A young Muslim man challenged the armed Mr. Tarrant, who dropped his weapon, fled, and was apprehended by police.
Anders Behring Breivik
Yasmin Ali said the attack left her terrified in what used to be one of the most peaceful places for Muslims. “What terrifies me is that there’s people out there who are enjoying this … that support this, it pushes their cause even more and I am really scared for our future,” she said. “I’m terrified. I don’t know if I’m going to feel safe walking by myself wearing my headscarf and I’ve never felt that way before.”
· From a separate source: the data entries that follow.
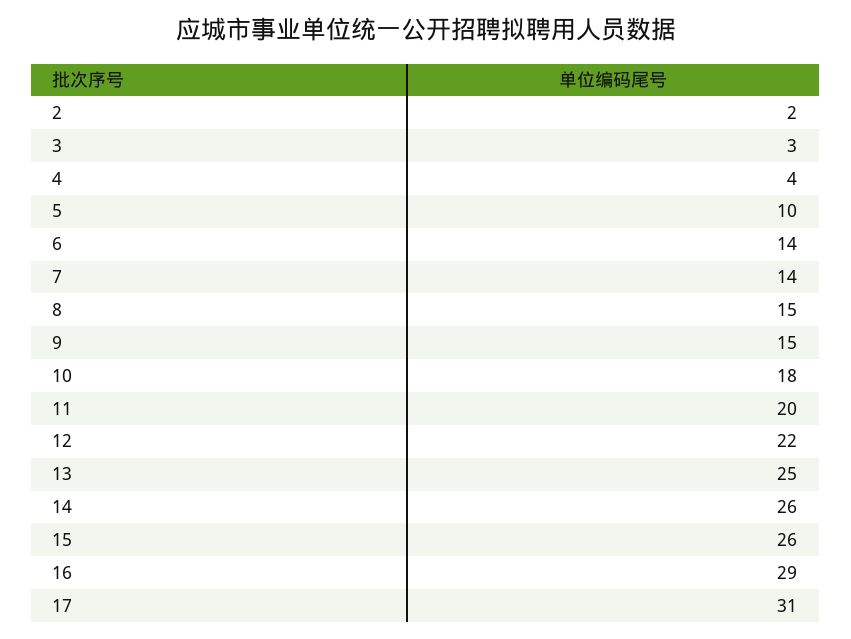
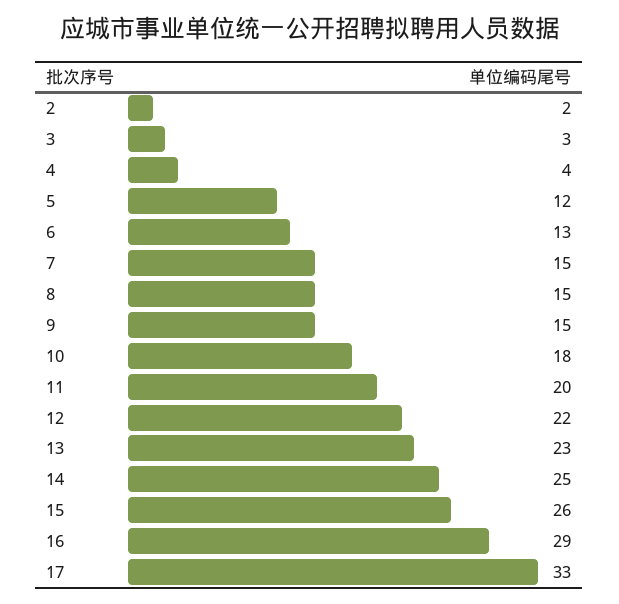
5: 10 -> 12
6: 14 -> 13
7: 14 -> 15
13: 25 -> 23
14: 26 -> 25
17: 31 -> 33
Imam Amin Nathari, of the Islam in America Movement, called the attack unsurprising given Islamophobia across the globe. “This was more of a manifestation or a consequence of the hate that Trump has produced and that now there’s Islamophobia and the things we see happening in America spreading across the world. Looking at his [President Trump’s] response, his response was deplorable but it’s just representative of his view of immigrants and Muslims of any ethnicity,” said the imam.
New Zealand PM Jacinda Ardern discuss- ing the mosque shootings in Christchurch, New Zealand. Photos: MGN Online
Muslims in immigrant and Black communities should be extra precautions, he added. “We should never think that the enemy sleeps; the enemy never sleeps, he just changes shifts.”